• Текст для чтения:
■ ■ ■ ■

Кроме ряда более мелких этюдов, из которых один, взятый от калитки дугинского дома, в солнечный день, со снежными колеями от саней и тенью от дома, находится сейчас в Швеции, я написал еще серию натюрмортов, куда-то бесследно исчезнувших, и большой этюд "В оранжерее", изображавший крестьянскую девушку, освещенную солнцем, среди оранжерейных растений. Вся вещь была выдержана в красной гамме. Она также пропала.
Первые натюрморты в Дугине писались мною только как упражнения, Как гаммы на фортепиано, чтобы размять руку и "набить" глаз. Первой более удачной вещью была банка с вареньем и яблоко в шелковистой Цветной бумаге, в какую в то время заворачивали фрукты. Но настоящий серьезный натюрморт я написал только в апреле, когда снег стаял и пейзаж стал малопривлекательным.
В Дугине круглый год были цветы - либо полевые, либо свои, оранжерейные, либо привезенные из Москвы от Ноева. Не помню большого длинного стола в столовой без каких-нибудь цветов в вазах. Цветы стояли, кроме того, на окнах, на других столах и обычно на рояле. Однажды принесли прямоугольную уступчатую корзинку, полную незабудок. У калитки вечно толпились деревенские ребята с пучками полевых цветов, которые всегда без остатка покупались. Кроме незабудок купили в этот раз каких-то белых и желтых цветов; их вставили в вазочку, и они очутились на рояле вместе с незабудками. Меня так восхитил вид этих цветов и особенно их отражение в черной крышке рояля, что я решил писать их, прибавив к ним два яблока и апельсин, все три в цветных помятых легких бумажках и в пучке зеленых стружек из фруктового ящика. Все это приходилось на фоне двух окон, отражавшихся в рояле, из которых на одном стояли горшки с сиреневыми кампанулами. Было так красиво, что, если бы удалось дать хотя только намек на эту красоту, живописный интерес вещи был бы обеспечен. Я писал с огромным увлечением и со всей свободой кисти, на которую был способен, писал дня четыре, помнится, часов по пять ежедневно. Этой вещью я был удовлетворен. Мещерин опять непременно хотел ее купить, на что я не соглашался, прося его принять картину от меня в знак дружбы и признательности. И в самом деле, я чувствовал себя в Дугине как дома, даже много лучше, чем дома, имея все к своим услугам. В конце концов я уломал его, и он принял и эту вещь от меня. Кроме нее я подарил ему еще второй этюд с натуры "Февральской лазури", который он также хотел покупать у меня. Первый этюд я подарил С.П.Крачковскому. Мой натюрморт носил на выставке название "Цветы и фрукты на рояле". Он всем нравился, особенно Серову и Остроухову, тут же на вернисаже объявившими мне, что Совет Третьяковской галереи приобретает эту вещь. Я подвел их обоих к картине и показал надпись внизу: "Игорь Грабарь, май 1904 г. Н.В.Мещерину на добрую память".

■ ■ ■ ■

Собранные записи данных
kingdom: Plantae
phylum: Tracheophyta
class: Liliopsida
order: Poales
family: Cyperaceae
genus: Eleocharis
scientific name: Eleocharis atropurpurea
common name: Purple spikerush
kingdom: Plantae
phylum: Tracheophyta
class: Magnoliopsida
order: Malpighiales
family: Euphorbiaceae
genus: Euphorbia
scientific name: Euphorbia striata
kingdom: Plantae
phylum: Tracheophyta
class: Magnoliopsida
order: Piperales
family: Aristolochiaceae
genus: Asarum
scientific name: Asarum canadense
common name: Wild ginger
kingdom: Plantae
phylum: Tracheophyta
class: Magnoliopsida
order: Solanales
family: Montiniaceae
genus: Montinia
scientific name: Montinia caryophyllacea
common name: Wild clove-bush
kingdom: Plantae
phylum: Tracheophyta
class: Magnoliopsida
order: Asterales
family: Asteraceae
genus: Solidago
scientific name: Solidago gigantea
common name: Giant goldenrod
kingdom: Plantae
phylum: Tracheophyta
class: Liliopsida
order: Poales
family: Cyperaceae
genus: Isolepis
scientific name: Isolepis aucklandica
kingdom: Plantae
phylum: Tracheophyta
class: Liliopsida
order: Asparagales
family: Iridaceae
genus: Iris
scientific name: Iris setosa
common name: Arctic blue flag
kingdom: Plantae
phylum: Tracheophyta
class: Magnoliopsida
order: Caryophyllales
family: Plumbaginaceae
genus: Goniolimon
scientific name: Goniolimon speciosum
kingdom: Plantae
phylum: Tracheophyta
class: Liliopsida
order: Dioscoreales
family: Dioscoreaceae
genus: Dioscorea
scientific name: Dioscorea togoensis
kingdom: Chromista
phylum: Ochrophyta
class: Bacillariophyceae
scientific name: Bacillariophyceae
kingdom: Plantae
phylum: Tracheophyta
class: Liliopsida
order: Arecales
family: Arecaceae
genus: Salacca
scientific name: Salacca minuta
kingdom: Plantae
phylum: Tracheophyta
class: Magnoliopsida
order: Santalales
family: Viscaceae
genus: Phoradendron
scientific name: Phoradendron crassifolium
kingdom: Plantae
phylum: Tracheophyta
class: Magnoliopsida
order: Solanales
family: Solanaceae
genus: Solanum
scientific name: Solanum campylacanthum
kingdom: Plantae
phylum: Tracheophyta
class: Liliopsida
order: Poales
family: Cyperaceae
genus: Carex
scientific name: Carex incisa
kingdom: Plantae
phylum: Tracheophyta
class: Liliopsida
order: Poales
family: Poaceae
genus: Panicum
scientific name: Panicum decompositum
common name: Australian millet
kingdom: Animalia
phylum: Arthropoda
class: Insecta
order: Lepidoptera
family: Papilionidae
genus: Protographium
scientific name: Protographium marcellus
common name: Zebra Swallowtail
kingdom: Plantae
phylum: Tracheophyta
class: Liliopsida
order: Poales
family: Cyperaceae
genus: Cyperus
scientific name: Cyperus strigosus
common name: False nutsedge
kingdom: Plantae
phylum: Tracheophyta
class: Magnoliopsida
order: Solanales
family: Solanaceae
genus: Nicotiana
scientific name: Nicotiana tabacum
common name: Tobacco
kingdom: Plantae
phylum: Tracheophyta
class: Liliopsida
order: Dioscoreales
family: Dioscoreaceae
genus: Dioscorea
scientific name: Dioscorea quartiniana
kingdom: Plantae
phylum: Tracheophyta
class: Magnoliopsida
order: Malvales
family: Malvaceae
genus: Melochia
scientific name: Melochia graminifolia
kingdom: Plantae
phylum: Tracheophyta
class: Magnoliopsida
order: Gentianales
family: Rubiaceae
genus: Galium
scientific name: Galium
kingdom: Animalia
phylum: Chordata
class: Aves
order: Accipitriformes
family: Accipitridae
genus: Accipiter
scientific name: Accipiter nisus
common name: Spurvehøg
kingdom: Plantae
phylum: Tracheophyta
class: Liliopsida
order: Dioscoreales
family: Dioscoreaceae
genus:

■ ■ ■ ■

• Что нужно сделать:
Перепишите без изменений отрывок из текста о натюрмортах в Дугине, начиная со слов «Кроме ряда более» и заканчивая словами «Она также пропала.».

• Ответ:
Кроме ряда более мелких этюдов, из которых один, взятый от калитки дугинского дома, в солнечный день, со снежными колеями от саней и тенью от дома, находится сейчас в Швеции, я написал еще серию натюрмортов, куда-то бесследно исчезнувших, и большой этюд "В оранжерее", изображавший крестьянскую девушку, освещенную солнцем, среди оранжерейных растений. Вся вещь была выдержана в красной гамме. Она также пропала.